§ 6.1-32.30:7. Limitation on powers
A. In the exercise of any power held by a private trust company in its capacity as a fiduciary, the private trust company shall have a duty not to exercise any power in such a way as to deprive the estate, trust or other entity for which it acts as a fiduciary of an otherwise available tax exemption, deduction or credit for tax purposes or deprive a donor of trust assets of a tax exemption, deduction or credit or operate to impose a tax upon a donor or other person as owner of any portion of the estate, trust or otherwise.
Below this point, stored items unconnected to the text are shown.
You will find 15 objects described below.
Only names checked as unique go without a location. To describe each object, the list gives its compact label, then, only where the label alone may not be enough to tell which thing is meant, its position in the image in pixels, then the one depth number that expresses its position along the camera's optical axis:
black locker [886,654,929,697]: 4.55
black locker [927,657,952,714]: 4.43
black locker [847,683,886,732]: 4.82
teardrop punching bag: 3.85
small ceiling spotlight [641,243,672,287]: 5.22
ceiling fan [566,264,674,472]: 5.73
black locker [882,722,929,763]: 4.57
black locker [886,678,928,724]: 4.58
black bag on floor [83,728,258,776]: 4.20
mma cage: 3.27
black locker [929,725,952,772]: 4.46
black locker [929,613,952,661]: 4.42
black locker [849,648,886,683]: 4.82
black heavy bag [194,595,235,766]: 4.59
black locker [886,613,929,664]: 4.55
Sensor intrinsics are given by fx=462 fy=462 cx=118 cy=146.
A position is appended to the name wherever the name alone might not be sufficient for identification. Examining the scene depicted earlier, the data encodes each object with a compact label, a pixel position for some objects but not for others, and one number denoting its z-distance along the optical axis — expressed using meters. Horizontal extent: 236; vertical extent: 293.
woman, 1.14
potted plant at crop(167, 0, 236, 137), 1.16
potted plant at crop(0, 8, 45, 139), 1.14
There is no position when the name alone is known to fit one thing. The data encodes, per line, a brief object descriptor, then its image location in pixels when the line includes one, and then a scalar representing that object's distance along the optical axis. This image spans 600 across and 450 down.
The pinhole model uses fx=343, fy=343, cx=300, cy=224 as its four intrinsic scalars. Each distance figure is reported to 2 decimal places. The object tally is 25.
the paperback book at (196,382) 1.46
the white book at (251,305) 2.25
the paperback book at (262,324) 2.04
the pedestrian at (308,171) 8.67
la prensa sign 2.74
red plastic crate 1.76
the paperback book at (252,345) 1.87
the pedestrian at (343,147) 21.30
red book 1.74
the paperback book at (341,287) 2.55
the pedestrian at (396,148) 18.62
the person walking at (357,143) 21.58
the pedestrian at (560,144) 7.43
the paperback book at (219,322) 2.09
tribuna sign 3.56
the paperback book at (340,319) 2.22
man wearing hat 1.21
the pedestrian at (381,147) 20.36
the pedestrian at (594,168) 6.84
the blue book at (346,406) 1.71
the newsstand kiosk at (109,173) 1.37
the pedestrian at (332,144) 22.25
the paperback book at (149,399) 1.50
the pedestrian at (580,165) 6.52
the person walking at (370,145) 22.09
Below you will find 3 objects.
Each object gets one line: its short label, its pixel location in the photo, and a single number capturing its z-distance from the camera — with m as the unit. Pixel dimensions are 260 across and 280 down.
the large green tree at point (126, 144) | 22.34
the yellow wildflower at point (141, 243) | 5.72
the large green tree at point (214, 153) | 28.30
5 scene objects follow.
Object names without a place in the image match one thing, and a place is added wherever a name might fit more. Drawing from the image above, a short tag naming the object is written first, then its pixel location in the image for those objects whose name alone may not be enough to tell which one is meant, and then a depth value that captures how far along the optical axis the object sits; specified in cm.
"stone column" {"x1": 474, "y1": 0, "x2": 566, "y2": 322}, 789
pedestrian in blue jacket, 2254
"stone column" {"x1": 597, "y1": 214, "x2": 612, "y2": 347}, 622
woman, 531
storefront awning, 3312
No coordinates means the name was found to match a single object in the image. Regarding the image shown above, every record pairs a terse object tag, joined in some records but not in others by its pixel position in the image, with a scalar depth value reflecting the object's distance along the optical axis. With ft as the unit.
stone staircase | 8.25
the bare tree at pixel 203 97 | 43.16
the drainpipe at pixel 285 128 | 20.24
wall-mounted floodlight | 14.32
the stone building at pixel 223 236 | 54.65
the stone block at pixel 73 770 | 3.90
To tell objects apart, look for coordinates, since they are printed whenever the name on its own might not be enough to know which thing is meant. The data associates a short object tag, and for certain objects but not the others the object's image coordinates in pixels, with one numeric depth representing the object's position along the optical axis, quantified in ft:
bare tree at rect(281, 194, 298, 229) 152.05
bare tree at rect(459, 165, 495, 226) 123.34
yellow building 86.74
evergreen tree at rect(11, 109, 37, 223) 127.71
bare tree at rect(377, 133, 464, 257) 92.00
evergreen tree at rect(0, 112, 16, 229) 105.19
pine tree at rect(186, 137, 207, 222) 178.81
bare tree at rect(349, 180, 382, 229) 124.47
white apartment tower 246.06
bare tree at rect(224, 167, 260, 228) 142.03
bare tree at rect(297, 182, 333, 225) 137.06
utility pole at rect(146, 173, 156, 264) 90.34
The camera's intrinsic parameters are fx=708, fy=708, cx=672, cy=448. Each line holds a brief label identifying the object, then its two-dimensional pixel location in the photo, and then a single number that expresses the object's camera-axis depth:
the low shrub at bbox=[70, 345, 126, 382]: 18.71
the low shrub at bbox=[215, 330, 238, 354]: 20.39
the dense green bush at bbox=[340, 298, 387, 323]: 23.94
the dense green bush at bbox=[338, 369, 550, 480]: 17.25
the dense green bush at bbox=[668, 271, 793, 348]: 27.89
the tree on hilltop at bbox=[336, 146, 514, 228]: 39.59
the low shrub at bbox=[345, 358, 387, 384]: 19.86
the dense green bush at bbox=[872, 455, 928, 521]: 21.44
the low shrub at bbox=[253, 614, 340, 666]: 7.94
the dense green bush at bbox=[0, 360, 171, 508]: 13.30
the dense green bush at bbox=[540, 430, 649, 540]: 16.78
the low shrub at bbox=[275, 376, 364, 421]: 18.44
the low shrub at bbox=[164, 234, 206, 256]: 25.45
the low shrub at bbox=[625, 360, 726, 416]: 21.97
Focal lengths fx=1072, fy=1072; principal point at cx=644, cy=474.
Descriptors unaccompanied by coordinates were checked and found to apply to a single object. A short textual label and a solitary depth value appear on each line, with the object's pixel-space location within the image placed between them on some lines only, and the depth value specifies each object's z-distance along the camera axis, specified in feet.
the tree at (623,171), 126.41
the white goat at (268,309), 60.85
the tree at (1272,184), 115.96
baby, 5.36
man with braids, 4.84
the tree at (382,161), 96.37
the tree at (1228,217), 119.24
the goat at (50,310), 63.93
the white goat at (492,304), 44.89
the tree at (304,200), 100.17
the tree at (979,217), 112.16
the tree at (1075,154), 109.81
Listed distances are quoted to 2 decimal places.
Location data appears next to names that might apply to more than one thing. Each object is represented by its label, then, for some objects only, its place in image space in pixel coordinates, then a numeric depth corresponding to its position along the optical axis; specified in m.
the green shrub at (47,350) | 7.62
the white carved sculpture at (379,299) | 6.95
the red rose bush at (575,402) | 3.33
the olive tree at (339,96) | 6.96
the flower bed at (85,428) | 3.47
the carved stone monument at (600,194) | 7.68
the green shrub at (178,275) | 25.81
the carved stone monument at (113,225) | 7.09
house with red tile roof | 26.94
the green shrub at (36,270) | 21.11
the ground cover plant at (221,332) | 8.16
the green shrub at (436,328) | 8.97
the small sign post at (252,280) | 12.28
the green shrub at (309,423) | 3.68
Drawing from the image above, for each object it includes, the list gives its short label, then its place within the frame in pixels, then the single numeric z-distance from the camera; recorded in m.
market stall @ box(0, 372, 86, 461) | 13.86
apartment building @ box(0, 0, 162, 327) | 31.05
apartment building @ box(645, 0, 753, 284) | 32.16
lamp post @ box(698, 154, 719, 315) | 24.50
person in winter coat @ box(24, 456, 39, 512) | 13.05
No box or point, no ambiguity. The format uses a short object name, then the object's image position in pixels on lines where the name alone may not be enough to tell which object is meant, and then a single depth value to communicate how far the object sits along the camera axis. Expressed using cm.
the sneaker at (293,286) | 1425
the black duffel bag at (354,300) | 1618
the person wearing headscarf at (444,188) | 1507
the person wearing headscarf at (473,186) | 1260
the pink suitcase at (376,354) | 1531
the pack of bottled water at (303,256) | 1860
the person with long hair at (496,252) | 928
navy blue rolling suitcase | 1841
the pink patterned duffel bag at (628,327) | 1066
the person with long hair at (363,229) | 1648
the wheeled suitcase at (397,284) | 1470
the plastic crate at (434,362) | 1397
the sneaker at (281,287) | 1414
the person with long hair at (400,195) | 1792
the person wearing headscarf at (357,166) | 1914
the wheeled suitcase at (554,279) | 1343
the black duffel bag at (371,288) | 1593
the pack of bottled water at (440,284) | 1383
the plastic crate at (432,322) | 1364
B. Without limitation to subsection A, no family member who is a stockholder or member or who otherwise holds an equity interest in, or is serving as a director, officer, manager, or employee of, a private trust company shall participate in or otherwise have a voice in any discretionary decision by the private trust company to distribute income or principal of any trust in order to discharge a legal obligation of the family member or for the family member's pecuniary benefit, unless:
1. The exercise of the discretion is limited by an ascertainable standard relating to the health, education, support, or maintenance of that family member;
2. The distribution is necessary for that family member's support, health or education; or
3. The instrument governing the administration of that trust clearly so provides.
C. "Tax" includes, but is not limited to, federal, state or local income, gift, estate, generation-skipping transfer, or inheritance tax.